Behavioral Interview Guide

Tell Me About Yourself (Investment Banking)

This opening question is not small talk. Interviewers use it to test how clearly you think, how well you prioritize relevant information, and whether your story logically leads to investment banking.

Answer window: 60-90 sec Focus: narrative + role fit Signal: maturity and clarity

What Interviewers Are Testing

In banking interviews, this opener tells the team how you frame information under pressure. Most candidates over-explain background details and under-explain why they are ready for analyst work. Interviewers want to hear a focused arc: what you have done, what you learned, and why that naturally points to this role now.

A high-quality answer shows three things at once: first, you understand your own trajectory; second, your experiences are relevant to execution-heavy deal work; third, your motivation for banking is specific, not generic prestige language. If your answer drifts into autobiography with no role linkage, interviewers often conclude that later behavioral answers will be equally unfocused.

How to Structure the Answer

  1. Present: where you are now and your current objective in one sentence.
  2. Past: two relevant experiences that built your finance toolkit.
  3. Pivot: what those experiences taught you about banking fit.
  4. Future: why this role and this timing make sense now.

Keep each block short. The goal is not to sound dramatic; the goal is to sound organized, selective, and practical. Interviewers should be able to repeat your story in one line after you finish.

Worked Example Answer

"I am currently a senior majoring in economics, and I have focused my recruiting on investment banking because I want to build a strong transaction execution foundation early in my career.

Over the past two years, I completed one valuation-focused internship and one transaction support internship. In the first role, I built operating models and comparable company analysis for mid-market clients. In the second, I supported diligence workstreams and learned how timeline pressure affects decision quality across teams.

Those experiences showed me that I perform best in fast, detail-intensive environments where analytical quality and communication speed both matter. That is why I am pursuing banking now, and why this role is the right next step for me."

How to Calculate Answer Quality

  • Relevance score: Do all story elements connect to analyst responsibilities?
  • Clarity score: Can the listener understand your trajectory in under 90 seconds?
  • Credibility score: Do your examples include concrete responsibilities, not vague claims?
  • Motivation score: Is your Why Banking specific and professionally grounded?

If your answer sounds polished but could fit ten unrelated jobs, the motivation signal is weak.

Common Mistakes and Fixes

Mistake: starting too early with personal history and losing time.

Fix: start from your most relevant current stage and move forward.

Mistake: listing achievements without role connection.
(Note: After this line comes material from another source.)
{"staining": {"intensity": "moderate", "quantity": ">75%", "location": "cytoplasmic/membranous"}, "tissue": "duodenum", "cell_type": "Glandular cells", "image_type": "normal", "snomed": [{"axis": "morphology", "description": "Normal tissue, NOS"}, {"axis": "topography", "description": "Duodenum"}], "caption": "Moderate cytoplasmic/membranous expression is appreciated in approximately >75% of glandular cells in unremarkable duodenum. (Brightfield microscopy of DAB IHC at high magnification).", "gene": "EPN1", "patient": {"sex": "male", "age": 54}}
Fix: link each experience to execution, analysis, or communication skills used in banking.

Mistake: ending without a clear next-step statement.

Fix: close with one sentence on why this role now.

Follow-Up Questions You Should Expect

  • Why investment banking versus consulting, corporate finance, or private equity at this stage?
  • Which part of your internship work was most similar to analyst-level execution?
  • What did you learn from a project that did not go as planned?
  • Which sector are you most interested in and why?
  • How have you improved your technical readiness over the last six months?

Build your base answer so these follow-ups feel like natural extensions rather than new stories.

Frequently Asked Questions

How long should Tell me about yourself be in IB interviews?

Target 60 to 90 seconds. Long enough to show fit, short enough to keep room for follow-up questions.

Should I start from high school?

No. Start from the most relevant chapter for banking recruiting and move forward in a focused timeline.

Do I need to mention technical skills here?

Yes, briefly. Mention one or two technical experiences that prove readiness for analyst execution work.

What is the biggest mistake with this question?

Giving a generic life story that does not connect to investment banking role demands.

How can I sound natural instead of scripted?

Use a fixed structure but rewrite in your own language and practice with timed delivery and interruptions.

Your opener should sound directional, not decorative.

Give interviewers a short, role-linked narrative that earns deeper technical questions.